Dette extérieure de 60 milliards de dollars

Ce pays riche en ressources pétrolières et minières croule sous une dette extérieure de 60 milliards de dollars (plus de 49 milliards d'euros). La pandémie de Covid-19 a frappé une économie en récession depuis trois ans, à l'inflation galopante et qui souffre de pénuries graves de biens de première nécessité.

Économiste chevronné, le Premier ministre Abdallah Hamdok a déjà apuré la dette avec la Banque mondiale grâce à une aide de 1,15 milliard de dollars des États-Unis, qui ont retiré en décembre le Soudan de la liste des États finançant le terrorisme, mettant ainsi fin aux sanctions économiques qui le maintenaient au ban de la communauté internationale.
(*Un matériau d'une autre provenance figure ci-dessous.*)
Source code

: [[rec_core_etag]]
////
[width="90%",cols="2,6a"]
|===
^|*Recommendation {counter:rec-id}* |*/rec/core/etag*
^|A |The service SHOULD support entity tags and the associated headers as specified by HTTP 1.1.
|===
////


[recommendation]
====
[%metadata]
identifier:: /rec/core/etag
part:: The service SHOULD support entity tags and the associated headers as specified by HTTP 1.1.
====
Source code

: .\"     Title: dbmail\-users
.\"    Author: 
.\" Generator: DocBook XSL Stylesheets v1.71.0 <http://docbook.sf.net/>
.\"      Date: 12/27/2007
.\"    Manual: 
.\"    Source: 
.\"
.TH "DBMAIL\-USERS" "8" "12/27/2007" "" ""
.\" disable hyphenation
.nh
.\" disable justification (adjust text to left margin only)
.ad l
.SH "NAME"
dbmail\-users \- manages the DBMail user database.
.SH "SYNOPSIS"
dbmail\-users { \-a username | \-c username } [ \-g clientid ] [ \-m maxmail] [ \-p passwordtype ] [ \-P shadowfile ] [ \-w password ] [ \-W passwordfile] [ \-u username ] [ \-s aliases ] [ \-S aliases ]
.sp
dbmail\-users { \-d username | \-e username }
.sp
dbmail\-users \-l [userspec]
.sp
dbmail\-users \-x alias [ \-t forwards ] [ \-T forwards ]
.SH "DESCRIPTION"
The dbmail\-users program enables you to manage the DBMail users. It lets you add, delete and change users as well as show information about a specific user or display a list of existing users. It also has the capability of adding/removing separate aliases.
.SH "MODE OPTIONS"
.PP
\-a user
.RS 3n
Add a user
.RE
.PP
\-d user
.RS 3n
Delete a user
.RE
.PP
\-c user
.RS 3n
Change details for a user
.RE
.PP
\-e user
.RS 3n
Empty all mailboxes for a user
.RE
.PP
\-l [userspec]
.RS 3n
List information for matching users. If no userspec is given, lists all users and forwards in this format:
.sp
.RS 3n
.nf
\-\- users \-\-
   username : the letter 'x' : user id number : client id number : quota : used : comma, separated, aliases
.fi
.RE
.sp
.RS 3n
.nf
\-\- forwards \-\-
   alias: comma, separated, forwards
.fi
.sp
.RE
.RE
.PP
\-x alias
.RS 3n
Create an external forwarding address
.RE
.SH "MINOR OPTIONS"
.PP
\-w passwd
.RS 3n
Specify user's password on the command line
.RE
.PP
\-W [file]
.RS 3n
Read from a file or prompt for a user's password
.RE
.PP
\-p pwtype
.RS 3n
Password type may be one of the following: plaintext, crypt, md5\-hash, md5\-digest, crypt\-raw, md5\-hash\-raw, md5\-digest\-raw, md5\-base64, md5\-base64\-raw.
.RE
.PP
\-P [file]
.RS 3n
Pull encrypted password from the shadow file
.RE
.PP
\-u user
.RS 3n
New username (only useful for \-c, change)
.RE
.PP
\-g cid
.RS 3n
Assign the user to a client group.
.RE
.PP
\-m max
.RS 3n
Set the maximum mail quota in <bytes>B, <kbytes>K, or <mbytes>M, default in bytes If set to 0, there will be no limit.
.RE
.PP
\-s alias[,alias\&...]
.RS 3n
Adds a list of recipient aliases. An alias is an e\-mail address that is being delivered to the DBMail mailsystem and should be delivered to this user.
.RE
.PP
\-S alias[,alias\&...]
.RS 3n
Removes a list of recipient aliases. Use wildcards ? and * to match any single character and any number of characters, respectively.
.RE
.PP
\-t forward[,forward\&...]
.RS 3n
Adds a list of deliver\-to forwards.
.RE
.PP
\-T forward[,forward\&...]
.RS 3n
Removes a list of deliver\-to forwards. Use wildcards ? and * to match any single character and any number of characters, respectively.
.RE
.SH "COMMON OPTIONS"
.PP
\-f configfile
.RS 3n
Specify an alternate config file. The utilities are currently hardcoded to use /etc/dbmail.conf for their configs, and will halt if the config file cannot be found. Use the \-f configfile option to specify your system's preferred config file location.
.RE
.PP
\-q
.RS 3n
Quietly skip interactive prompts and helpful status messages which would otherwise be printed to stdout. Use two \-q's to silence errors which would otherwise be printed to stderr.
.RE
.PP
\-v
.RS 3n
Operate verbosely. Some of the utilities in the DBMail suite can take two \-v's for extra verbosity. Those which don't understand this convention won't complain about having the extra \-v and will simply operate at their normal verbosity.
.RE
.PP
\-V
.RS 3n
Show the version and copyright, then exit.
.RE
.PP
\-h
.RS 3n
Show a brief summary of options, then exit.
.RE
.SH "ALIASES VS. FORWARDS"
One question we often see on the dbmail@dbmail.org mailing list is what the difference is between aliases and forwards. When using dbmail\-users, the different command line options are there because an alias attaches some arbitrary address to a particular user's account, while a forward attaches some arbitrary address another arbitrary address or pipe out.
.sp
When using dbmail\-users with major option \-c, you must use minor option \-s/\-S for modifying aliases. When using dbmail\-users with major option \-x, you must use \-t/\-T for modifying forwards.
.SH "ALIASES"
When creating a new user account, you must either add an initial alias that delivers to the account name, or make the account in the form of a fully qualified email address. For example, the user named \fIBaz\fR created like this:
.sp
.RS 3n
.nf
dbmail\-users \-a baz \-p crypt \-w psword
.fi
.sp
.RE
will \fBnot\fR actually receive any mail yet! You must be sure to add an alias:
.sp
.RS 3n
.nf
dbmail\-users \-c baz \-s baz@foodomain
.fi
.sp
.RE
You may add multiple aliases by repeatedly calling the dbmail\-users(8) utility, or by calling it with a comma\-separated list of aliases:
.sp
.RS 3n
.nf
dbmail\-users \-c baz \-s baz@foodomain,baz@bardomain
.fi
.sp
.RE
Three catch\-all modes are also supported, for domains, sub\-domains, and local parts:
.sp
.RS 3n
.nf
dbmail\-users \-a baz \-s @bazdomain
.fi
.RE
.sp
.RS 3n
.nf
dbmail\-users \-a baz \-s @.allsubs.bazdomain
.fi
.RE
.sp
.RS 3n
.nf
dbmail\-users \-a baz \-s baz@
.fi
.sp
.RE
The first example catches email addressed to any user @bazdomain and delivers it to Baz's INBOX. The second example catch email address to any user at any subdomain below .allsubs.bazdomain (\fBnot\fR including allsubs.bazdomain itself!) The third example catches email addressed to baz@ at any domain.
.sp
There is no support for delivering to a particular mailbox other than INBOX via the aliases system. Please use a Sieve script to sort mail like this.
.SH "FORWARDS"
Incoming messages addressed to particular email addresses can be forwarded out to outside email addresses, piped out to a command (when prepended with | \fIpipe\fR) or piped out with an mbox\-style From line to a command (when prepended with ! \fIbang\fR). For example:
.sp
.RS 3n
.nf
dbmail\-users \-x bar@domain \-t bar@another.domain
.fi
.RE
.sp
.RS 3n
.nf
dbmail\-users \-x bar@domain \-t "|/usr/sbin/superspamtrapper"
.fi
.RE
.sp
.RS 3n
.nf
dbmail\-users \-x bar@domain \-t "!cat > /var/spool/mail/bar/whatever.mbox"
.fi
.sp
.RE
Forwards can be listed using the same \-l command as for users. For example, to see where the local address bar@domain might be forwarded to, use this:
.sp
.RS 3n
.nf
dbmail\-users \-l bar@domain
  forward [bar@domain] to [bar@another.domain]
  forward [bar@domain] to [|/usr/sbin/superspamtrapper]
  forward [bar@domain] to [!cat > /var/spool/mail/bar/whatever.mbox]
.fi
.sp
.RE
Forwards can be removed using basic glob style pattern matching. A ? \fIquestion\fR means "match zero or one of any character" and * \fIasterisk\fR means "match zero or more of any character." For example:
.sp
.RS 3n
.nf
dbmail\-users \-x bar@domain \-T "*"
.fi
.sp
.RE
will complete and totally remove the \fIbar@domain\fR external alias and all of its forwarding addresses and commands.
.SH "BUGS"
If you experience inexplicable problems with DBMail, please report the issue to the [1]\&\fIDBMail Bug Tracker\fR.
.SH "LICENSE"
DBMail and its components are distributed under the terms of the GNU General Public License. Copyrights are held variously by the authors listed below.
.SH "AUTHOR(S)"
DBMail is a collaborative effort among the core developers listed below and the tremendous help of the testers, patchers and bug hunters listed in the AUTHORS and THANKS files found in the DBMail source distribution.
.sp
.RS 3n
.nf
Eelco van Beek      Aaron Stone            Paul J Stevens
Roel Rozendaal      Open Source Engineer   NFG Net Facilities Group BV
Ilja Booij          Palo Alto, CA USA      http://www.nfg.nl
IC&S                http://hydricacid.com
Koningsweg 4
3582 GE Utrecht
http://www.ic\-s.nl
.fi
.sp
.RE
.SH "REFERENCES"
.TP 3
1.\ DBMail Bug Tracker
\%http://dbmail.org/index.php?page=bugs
Et Khartoum a annoncé début mai avoir obtenu un prêt de 425 millions de dollars financé par la Suède, le Royaume-Uni et l'Irlande pour solder ses arriérés auprès de la Banque africaine de développement (Bad).

Reste le sujet de la dette bilatérale. Une séance de travail est prévue dans l'après-midi pour "avancer vers la remise de dette du Soudan" auprès du Club de Paris, son plus important créancier à hauteur de 38 %. La restructuration de la dette, en rétablissant la confiance, pourrait ouvrir la voie à des investissements étrangers.

"Nous sommes très impressionnés par ce que vous avez fait", a déclaré le président du Medef, Geoffroy Roux de Bézieux, qui a promis la visite d'une délégation de patrons français dans les 12 à 18 mois à venir, en ouvrant lundi matin le Forum des affaires France-Soudan organisé par l'organisation patronale française.

Parmi les secteurs stratégiques susceptibles d'attirer les investisseurs, il a cité les infrastructures, l'agriculture, l'énergie, les minéraux ou encore les communications.

"Nous nous occupons de la dette. Vous pouvez investir dans ce pays. Il n'y a pas de raison de ne pas investir au Soudan maintenant", a conclu Bruno Le Maire.